If I bring into our community discussions such issues as climate change, critiques of corporate greed and crony capitalism, blaming Trump and the Republicans, pushing for a green new deal, etc. it’s likely we will further inflame the deep political polarization that undermines any progress toward transformative change. Wisconsin has been, and still is, at the top of the list of bitterly polarized states, now manifesting in the fight over how and when we open up the economy.

I think if we can, in a nonpartisan way, keep the focus on the immediate recovery issues, we may be able to reflect on the deeper questions this crisis poses: What accounts for the fragility, the rapid collapse, of our economic/social/political system and its inability to care for the most vulnerable and marginalized?  How can we be better prepared to anticipate and respond to the crises ahead? How do we rebuild our communities’ infrastructure to be more resilient, more capable of caring for all its citizens, especially in times of hardship?

If we can move into open, inclusive and respectful discussions concerning the answers to these questions, we will be able to “deepen and expand the global [here local] dialogue that generated the Earth Charter, for we have much to learn from the ongoing collaborative search for truth and wisdom.” (from The Way Forward) This requires we all must relax insistence on our particular agendas and be open to others’ perspectives in order for a genuine dialogue on the way forward to occur. In part, this is a test of our capacities to help facilitate a recognition that we will probably not be able to return to business as usual, and that by embracing an agenda for transformative change, such as the Earth Charter articulates, can lead to a better, more fulfilling life. In part, this is also a test of our ability to sustain the sense of unity and compassion that manifested at the height of this COVID 19 crisis.

The better angels of our nature

At the height of this crisis, when the first CARE stimulus package was being crafted to strengthen the public health systems capacity to care for all and to provide financial resources to get us through, there was bipartisan cooperation, and even mutual appreciation.  Politicians on both sides called us to recognize that we are all Americans united in a great cause, accepting hardship in the service of the good of the whole community, especially for those most vulnerable and most suffering in this crisis, e.g., “it’s not red vs blue, its red, white and blue.”

Our politicians urged us to be careful and caring: to think about the well-being of others and to help those most endangered by the virus and economically devastated.

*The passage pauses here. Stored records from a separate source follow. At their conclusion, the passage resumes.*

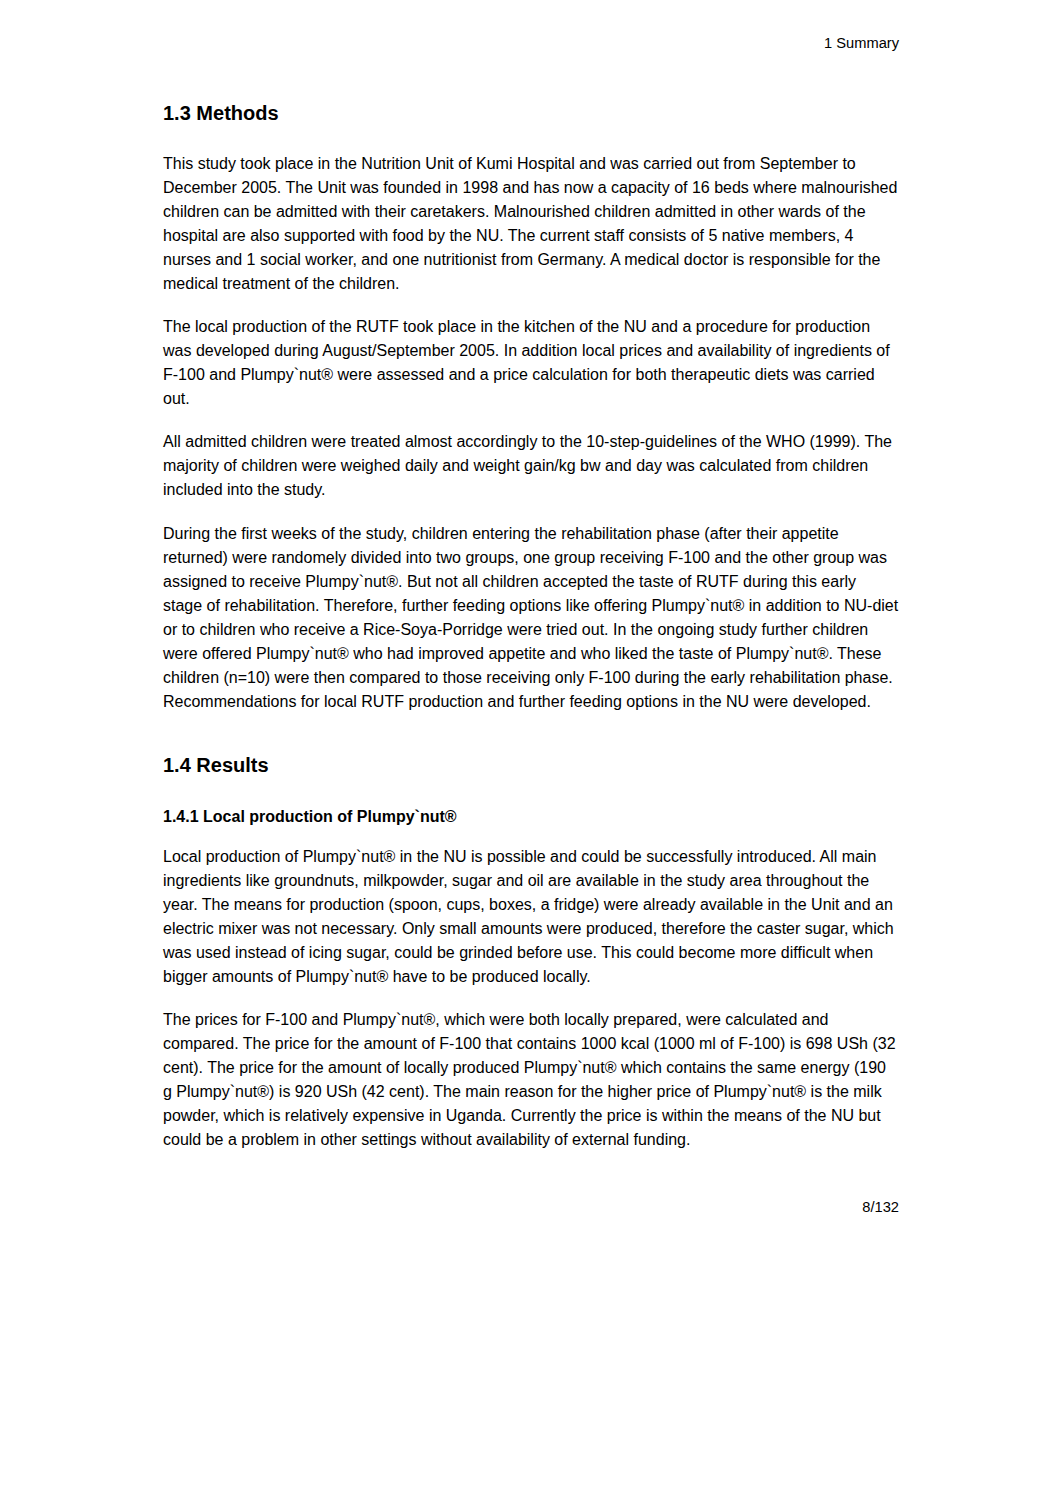1 Summary
1.3 Methods
This study took place in the Nutrition Unit of Kumi Hospital and was carried out from September to December 2005. The Unit was founded in 1998 and has now a capacity of 16 beds where malnourished children can be admitted with their caretakers. Malnourished children admitted in other wards of the hospital are also supported with food by the NU. The current staff consists of 5 native members, 4 nurses and 1 social worker, and one nutritionist from Germany. A medical doctor is responsible for the medical treatment of the children.
The local production of the RUTF took place in the kitchen of the NU and a procedure for production was developed during August/September 2005. In addition local prices and availability of ingredients of F-100 and Plumpy`nut® were assessed and a price calculation for both therapeutic diets was carried out.
All admitted children were treated almost accordingly to the 10-step-guidelines of the WHO (1999). The majority of children were weighed daily and weight gain/kg bw and day was calculated from children included into the study.
During the first weeks of the study, children entering the rehabilitation phase (after their appetite returned) were randomely divided into two groups, one group receiving F-100 and the other group was assigned to receive Plumpy`nut®. But not all children accepted the taste of RUTF during this early stage of rehabilitation. Therefore, further feeding options like offering Plumpy`nut® in addition to NU-diet or to children who receive a Rice-Soya-Porridge were tried out. In the ongoing study further children were offered Plumpy`nut® who had improved appetite and who liked the taste of Plumpy`nut®. These children (n=10) were then compared to those receiving only F-100 during the early rehabilitation phase. Recommendations for local RUTF production and further feeding options in the NU were developed.
1.4 Results
1.4.1 Local production of Plumpy`nut®
Local production of Plumpy`nut® in the NU is possible and could be successfully introduced. All main ingredients like groundnuts, milkpowder, sugar and oil are available in the study area throughout the year. The means for production (spoon, cups, boxes, a fridge) were already available in the Unit and an electric mixer was not necessary. Only small amounts were produced, therefore the caster sugar, which was used instead of icing sugar, could be grinded before use. This could become more difficult when bigger amounts of Plumpy`nut® have to be produced locally.
The prices for F-100 and Plumpy`nut®, which were both locally prepared, were calculated and compared. The price for the amount of F-100 that contains 1000 kcal (1000 ml of F-100) is 698 USh (32 cent). The price for the amount of locally produced Plumpy`nut® which contains the same energy (190 g Plumpy`nut®) is 920 USh (42 cent). The main reason for the higher price of Plumpy`nut® is the milk powder, which is relatively expensive in Uganda. Currently the price is within the means of the NU but could be a problem in other settings without availability of external funding.
8/132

To resist the temptations to go out and have fun, to price gouge, to play partisan politics. To honor and celebrate those essential workers that put their lives on the line as well as the business owners and average citizens that were generous to others, despite their financial difficulties. We were encouraged to be grateful for the opportunity to cease our busyness, spend time with our families, cultivate our inner lives, have conversations about what really matters in life, and to have faith that we will make it through OK, and that a better life can emerge from this crisis.

During this “finest hour” of collective solidarity, I kept thinking about the following passage from Lincoln’s first inaugural address: “ We are not enemies, but friends…Though passion may have strained, it must not break our bonds of affection…The mystic chords of memory will swell when again touched, as surely they will be, by the better angels of our nature.”

However, as the curve begins to flatten and economic recovery becomes a more dominant focus, and as the November elections increasingly loom large, these better angels of our nature seem to be receding in a rush back to business, politics, and life as usual. Our brief time of common humanity politics is being displaced by a return to common enemy politics.

A crisis, by definition, is a “turning point…in which a decisive change for better or worse is imminent.”  This crisis will test our capacities to broadly “join together to bring forth a global [and local] society founded on respect for nature, universal human rights, economic justice, and a culture of peace.”